Advertisement

Türkiye ekonomisi 2020’nin ilk çeyreğinde yıllık %4.5 büyüdü. Profesyonel tahminler ise daha çok %5-5.5 civarında bir büyüme idi. Rakamın beklenenin altında kalmasının ana sebebi reel bazda ithalat artışımızın (net dış talebin) büyümeyi hesapladığımızdan da fazla baskılamış olması.


Covid krizinin ülkemiz ekonomisindeki etkisini Mart’ın son 10 günü yaşadığımız için, bugün açıklanan veride belirgin bir etki görmüyoruz. Asıl etkiyi Nisan Mayıs-Haziran yani 2. Çeyrek büyüme verisinde göreceğiz.


Henüz Nisan ayına dair sanayi üretim verisi açıklanmadığı için ana etkinin boyutu net değil. Fakat yine bugün açıklanan İhracat rakamları, Nisan ayında ihracatta %40 yıllık düşüş göstermekte. Benzer şekilde PMI verisinin alt kalemi olan üretim endeksi de sanayi üretiminde çift hane daralmaya işaret etmekte idi.

Tüm dünya ekonomilerinde de 2. Çeyreğin, özellikle Nisan ve Mayıs’ın ekonomik aktivitede en kötüsü olması bekleniyor. Elbette ki Covid’e dair tahmin yapmak neredeyse imkansız olduğu için, tüm bu değerlendirmeleri “şuanki görünüm” adı altında yapıyoruz. Dolayısıyla bu yıla dair yapılan tahminler tüm dünyada da olduğu gibi Türkiye ekonomisinin de süreci daralarak tamamlayacağı yönünde.


Öte yandan tüketici güveni, global PMI’lar, bazı yüksek frekanslı veriler (elektrik tüketimi vs) ekonomilerde dipten dönüşün beklenenden erken başladığını da göstermekte.

Türkiye’ye dönersek, yaklaşık 760mlr usd (4.4 trilyon TL) olan ekonomimizde, %4.5'luk büyümenin yaklaşık 9 puanı iç talep katkısı olurken, net dış talebin (ithalat artışının) büyümeyi yaklaşık 4.5 puan düşürücü etkisi var.

Açıklanan rakamlar iki temel şey söylemekte.


- 1Ç itibari ile büyümenin geçmiş 5-6 yıllık görüntüsünde bi değişiklik yok. Büyürken tüketim artışı var ve bu ithalat patlaması yaratıyor, fakat yatırımlar ise halen zayıf.


- İkinci daha önemli konu, iç talep daha yeni canlanmış iken bu yılın ilk çeyreğinde, yani tüketim artışı başlar başlamaz Türkiye’de ithalat patlıyor. Bu da büyümemizi baskılıyor. Bu durumda büyüme modelimizde aslında hiç bir değişiklik yok. İç talep canlandığı anda dış talebin büyümeyi yeniden ve güçlü şekilde baskıladığını görüyoruz.

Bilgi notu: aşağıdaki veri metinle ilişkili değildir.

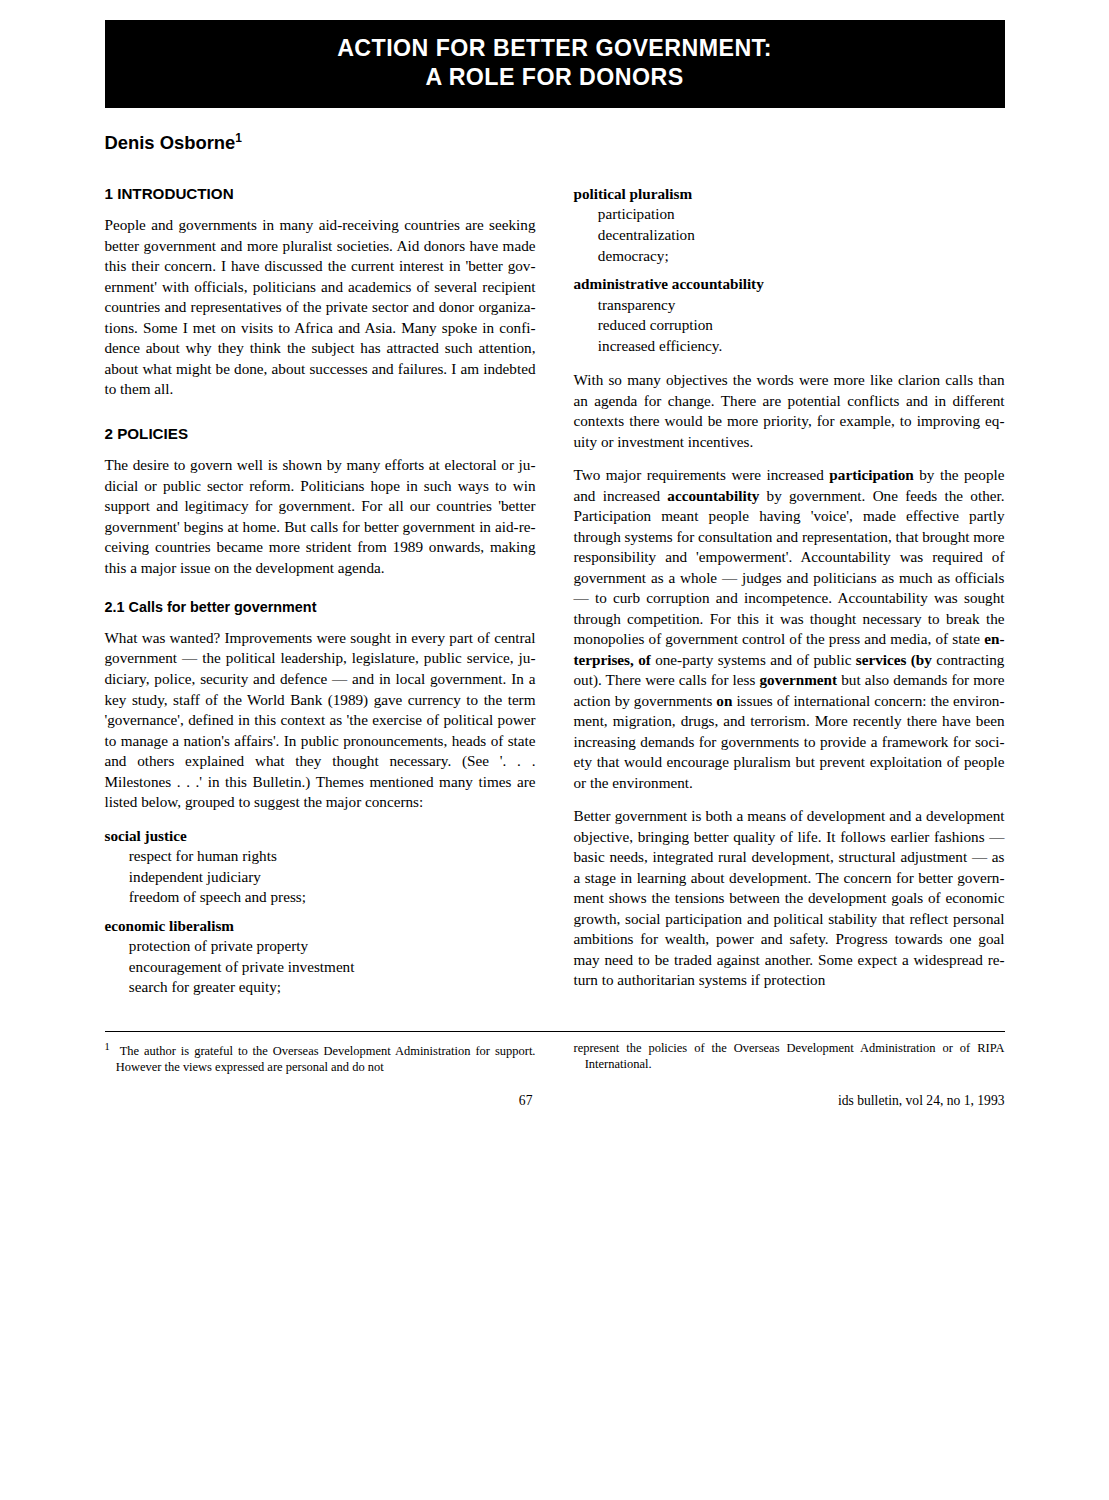Action for Better Government:
A Role for Donors
Denis Osborne1
1 Introduction
People and governments in many aid-receiving countries are seeking better government and more pluralist societies. Aid donors have made this their concern. I have discussed the current interest in 'better government' with officials, politicians and academics of several recipient countries and representatives of the private sector and donor organizations. Some I met on visits to Africa and Asia. Many spoke in confidence about why they think the subject has attracted such attention, about what might be done, about successes and failures. I am indebted to them all.
2 Policies
The desire to govern well is shown by many efforts at electoral or judicial or public sector reform. Politicians hope in such ways to win support and legitimacy for government. For all our countries 'better government' begins at home. But calls for better government in aid-receiving countries became more strident from 1989 onwards, making this a major issue on the development agenda.
2.1 Calls for better government
What was wanted? Improvements were sought in every part of central government — the political leadership, legislature, public service, judiciary, police, security and defence — and in local government. In a key study, staff of the World Bank (1989) gave currency to the term 'governance', defined in this context as 'the exercise of political power to manage a nation's affairs'. In public pronouncements, heads of state and others explained what they thought necessary. (See '. . . Milestones . . .' in this Bulletin.) Themes mentioned many times are listed below, grouped to suggest the major concerns:
social justice
respect for human rights
independent judiciary
freedom of speech and press;
economic liberalism
protection of private property
encouragement of private investment
search for greater equity;
political pluralism
participation
decentralization
democracy;
administrative accountability
transparency
reduced corruption
increased efficiency.
With so many objectives the words were more like clarion calls than an agenda for change. There are potential conflicts and in different contexts there would be more priority, for example, to improving equity or investment incentives.
Two major requirements were increased participation by the people and increased accountability by government. One feeds the other. Participation meant people having 'voice', made effective partly through systems for consultation and representation, that brought more responsibility and 'empowerment'. Accountability was required of government as a whole — judges and politicians as much as officials — to curb corruption and incompetence. Accountability was sought through competition. For this it was thought necessary to break the monopolies of government control of the press and media, of state enterprises, of one-party systems and of public services (by contracting out). There were calls for less government but also demands for more action by governments on issues of international concern: the environment, migration, drugs, and terrorism. More recently there have been increasing demands for governments to provide a framework for society that would encourage pluralism but prevent exploitation of people or the environment.
Better government is both a means of development and a development objective, bringing better quality of life. It follows earlier fashions — basic needs, integrated rural development, structural adjustment — as a stage in learning about development. The concern for better government shows the tensions between the development goals of economic growth, social participation and political stability that reflect personal ambitions for wealth, power and safety. Progress towards one goal may need to be traded against another. Some expect a widespread return to authoritarian systems if protection
1 The author is grateful to the Overseas Development Administration for support. However the views expressed are personal and do not
represent the policies of the Overseas Development Administration or of RIPA International.
67
ids bulletin, vol 24, no 1, 1993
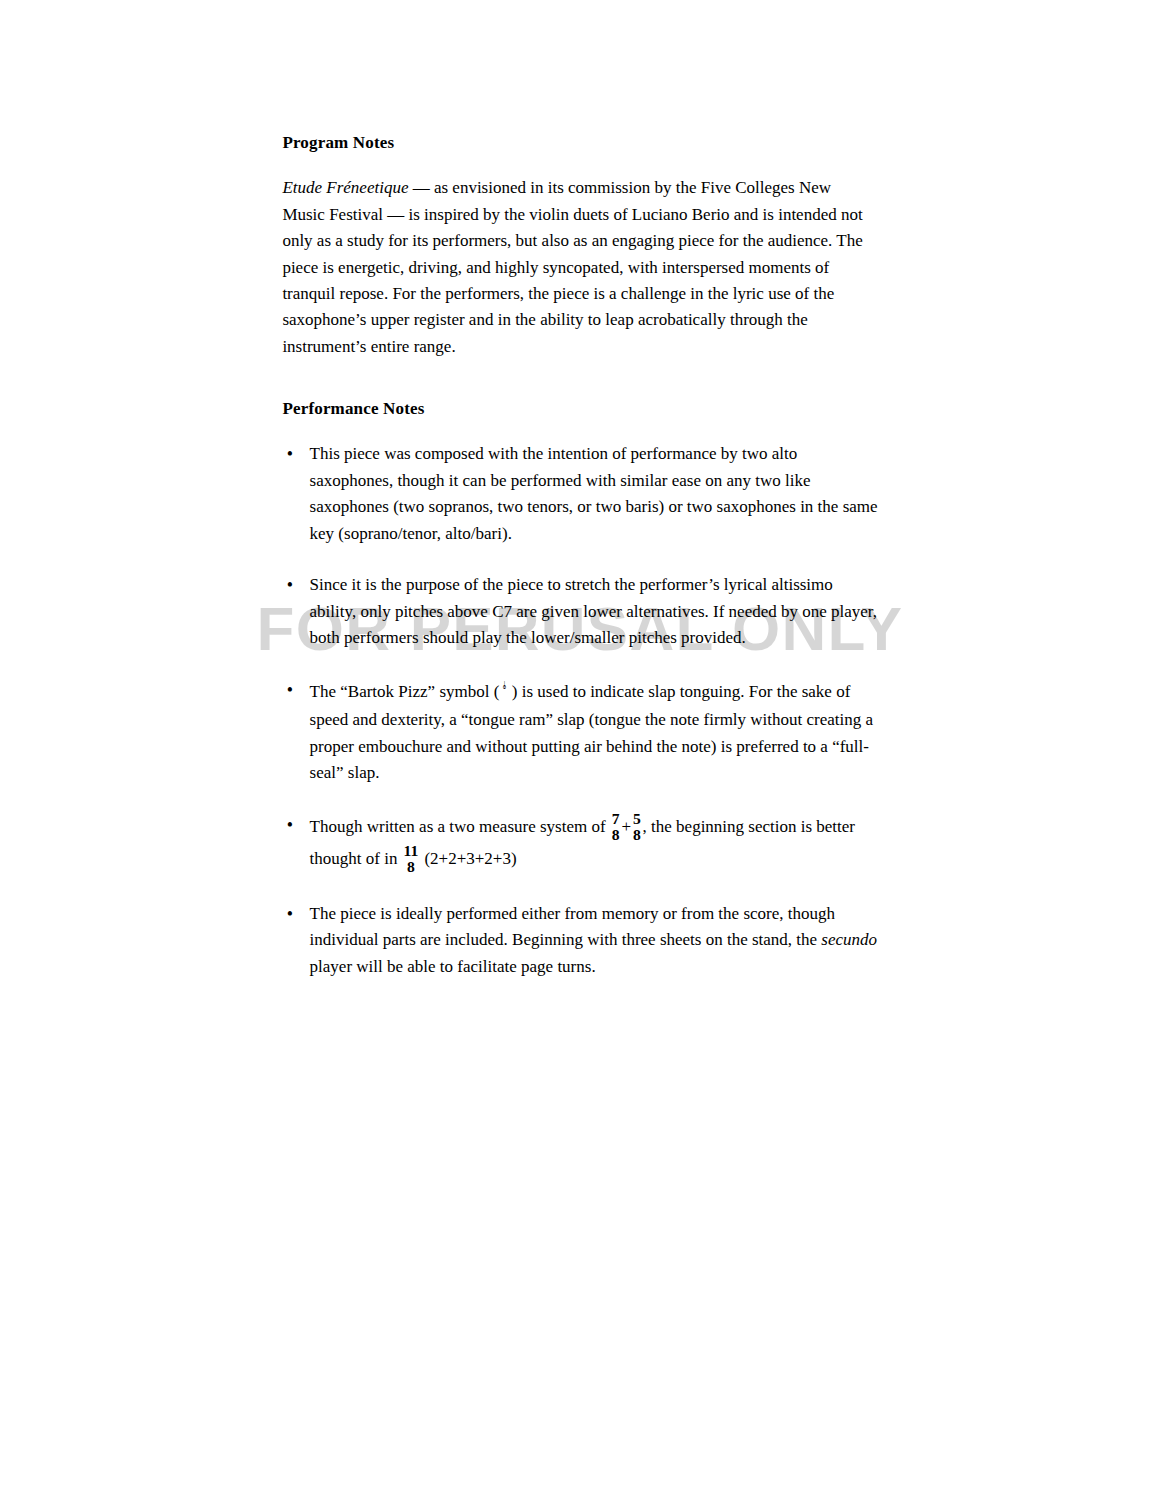FOR PERUSAL ONLY
Program Notes
Etude Fréneetique — as envisioned in its commission by the Five Colleges New Music Festival — is inspired by the violin duets of Luciano Berio and is intended not only as a study for its performers, but also as an engaging piece for the audience. The piece is energetic, driving, and highly syncopated, with interspersed moments of tranquil repose. For the performers, the piece is a challenge in the lyric use of the saxophone’s upper register and in the ability to leap acrobatically through the instrument’s entire range.
Performance Notes
This piece was composed with the intention of performance by two alto saxophones, though it can be performed with similar ease on any two like saxophones (two sopranos, two tenors, or two baris) or two saxophones in the same key (soprano/tenor, alto/bari).
Since it is the purpose of the piece to stretch the performer’s lyrical altissimo ability, only pitches above C7 are given lower alternatives. If needed by one player, both performers should play the lower/smaller pitches provided.
The “Bartok Pizz” symbol ( 𝆭 ) is used to indicate slap tonguing. For the sake of speed and dexterity, a “tongue ram” slap (tongue the note firmly without creating a proper embouchure and without putting air behind the note) is preferred to a “full-seal” slap.
Though written as a two measure system of 78+58, the beginning section is better thought of in 118 (2+2+3+2+3)
The piece is ideally performed either from memory or from the score, though individual parts are included. Beginning with three sheets on the stand, the secundo player will be able to facilitate page turns.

Daha net ifade ile iç talep artarken, hızla cari açık vermeye başlıyoruz.


Bundan sonrasına bakarsak, elbette global görünüm kaynaklı ve Avrupa’daki gidişatında yaratacağı baskıdan dolayı ihracatımız uzun zaman iyi performans gösteremeyebilir. Keza halihazırda zayıf olan yatırımların da bu süreçte toparlaması zor.

Bu durumda geriye bir tek tüketim kalemi kalmakta. Atılan tüm destek adımları daha çok bu kalemd etkili olacaktır. Bu da elbette zaman alacak.


Covid krizi üç aşamadan oluşuyor gibi. Birinci aşama dibe gidiş ve tüm dünyanın dibe gidişi önlemek adına attığı dev paketler. Veriler net söylüyor, dibe gidişin önüne geçilmiş durumda. Birinci fazı atlattık. Piyasalar da muhtemelen son dönem hem bunu hem de ekonomilerin yeniden açılıyor olmasını kutluyor. İkinci faz ise, bu toparlanmanın hızı ve boyutu olacak. Bunu da daha çok yaz aylarında test etme imkanımız olur. Üçüncü faz ise hem ikinci dalganın gelip gelmeyeceği hem de 2021’e girerken global ekonomiyi nasıl bir dönemin beklediği olacak. Acaba korkulduğu gibi çok daha uzun vadeli bir resesyonda mıyız, yoksa dünya bu süreci 1-2 yıl gibi aslında kısa bir vadede atlatıp yoluna devam mı ediyor bunu tartışıyor oluruz.